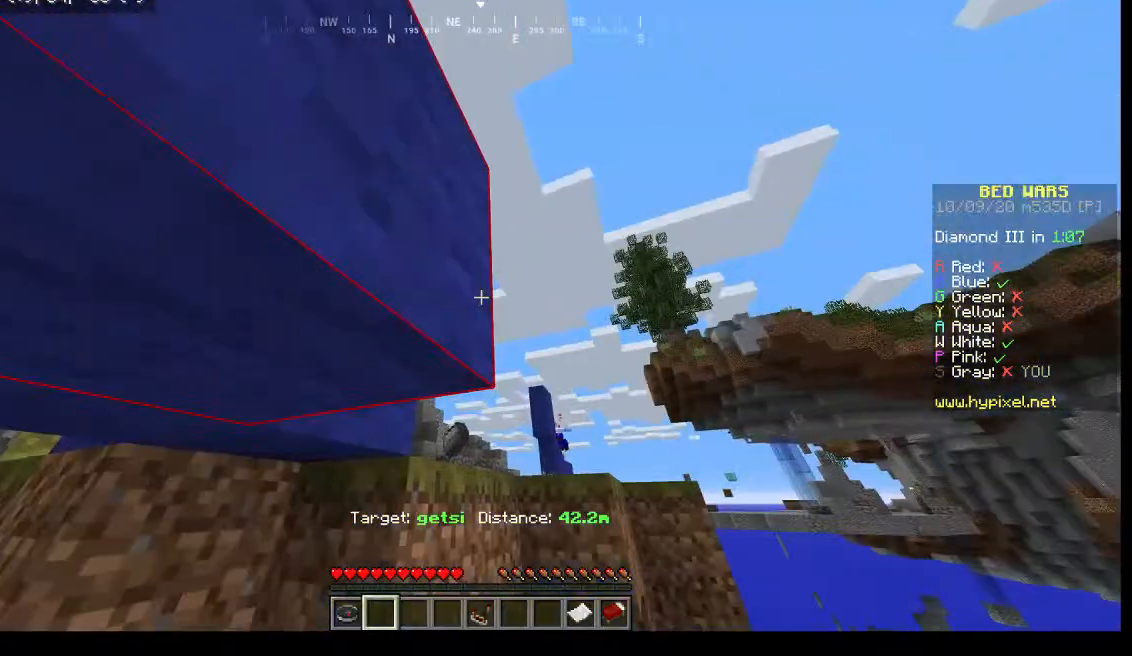
{"keys": ["w"], "mouse": []}
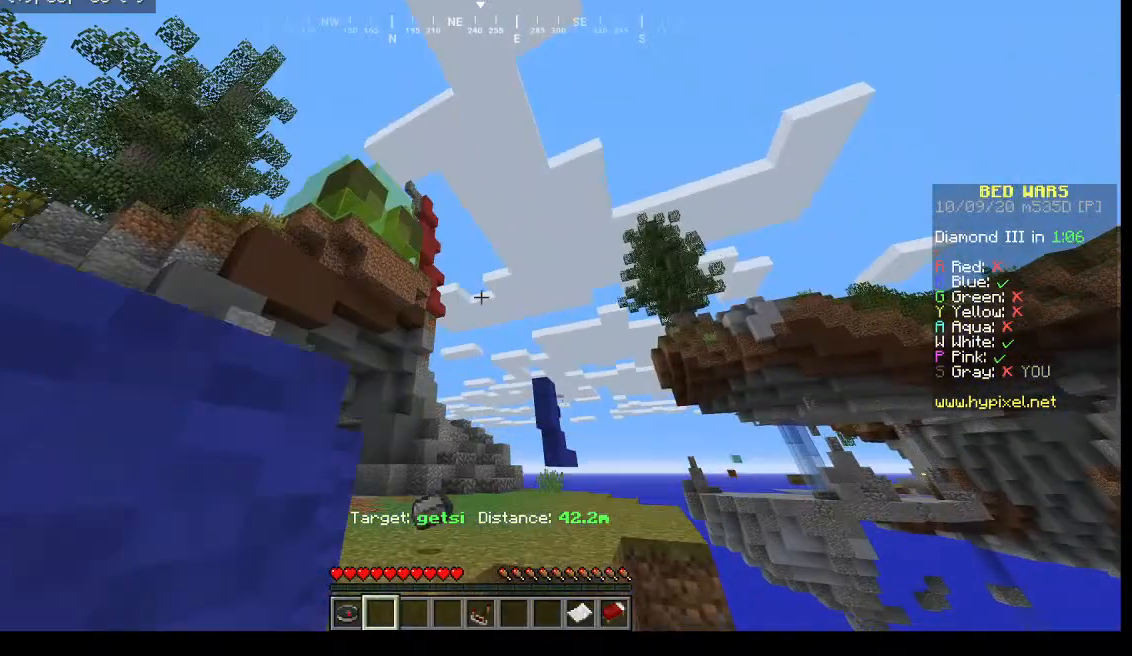
{"keys": [], "mouse": [], "events": [[367, "w", "up"]]}
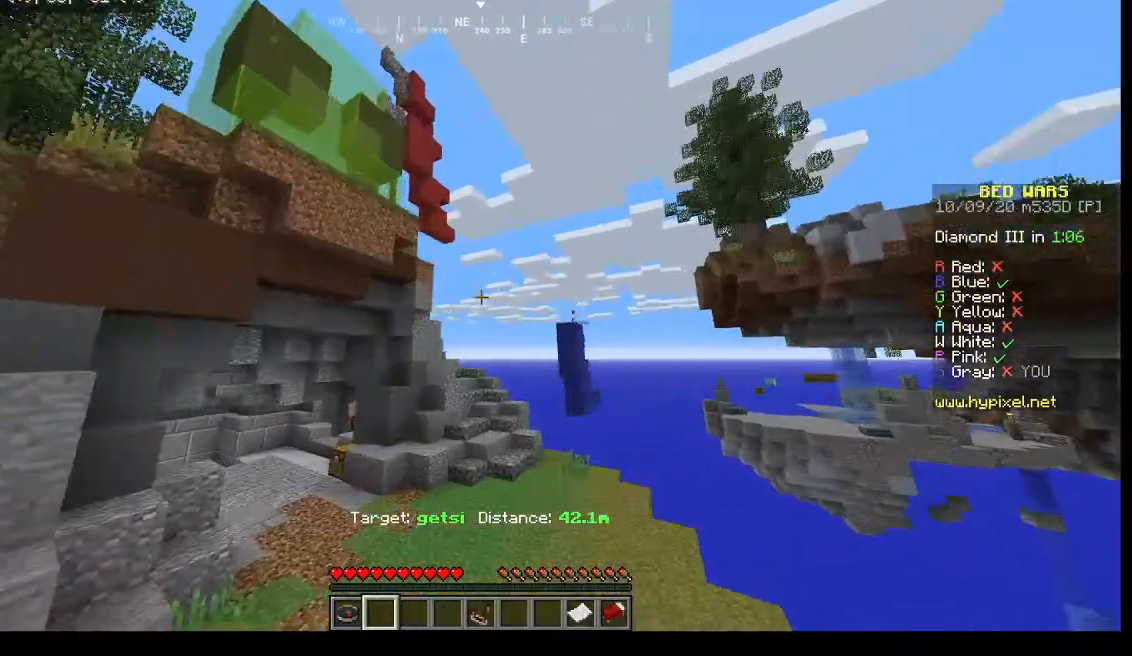
{"keys": [], "mouse": [], "events": []}
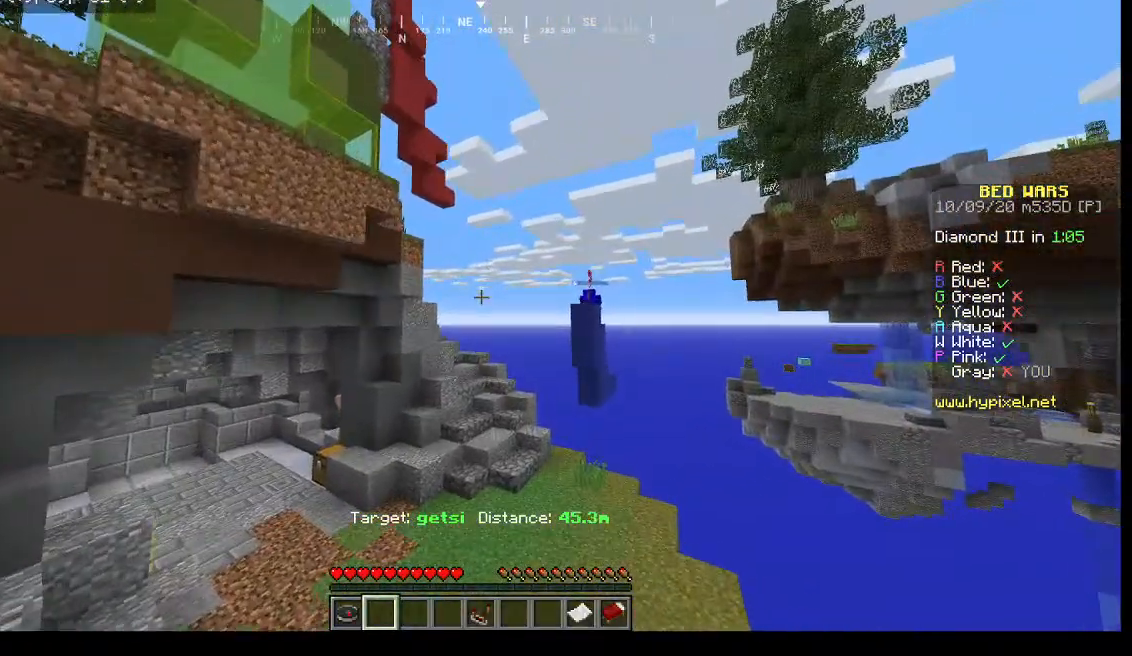
{"keys": ["w"], "mouse": [], "events": [[100, "w", "down"], [200, "a", "down"], [367, "a", "up"]]}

WHAT YOU SHOULD DO ::
Copy out the material above in full and exactly, but with no pictures.

SOLUTION FOR THIS EXERCISE ::
{"keys": ["w"], "mouse": []}
{"keys": [], "mouse": [], "events": [[367, "w", "up"]]}
{"keys": [], "mouse": [], "events": []}
{"keys": ["w"], "mouse": [], "events": [[100, "w", "down"], [200, "a", "down"], [367, "a", "up"]]}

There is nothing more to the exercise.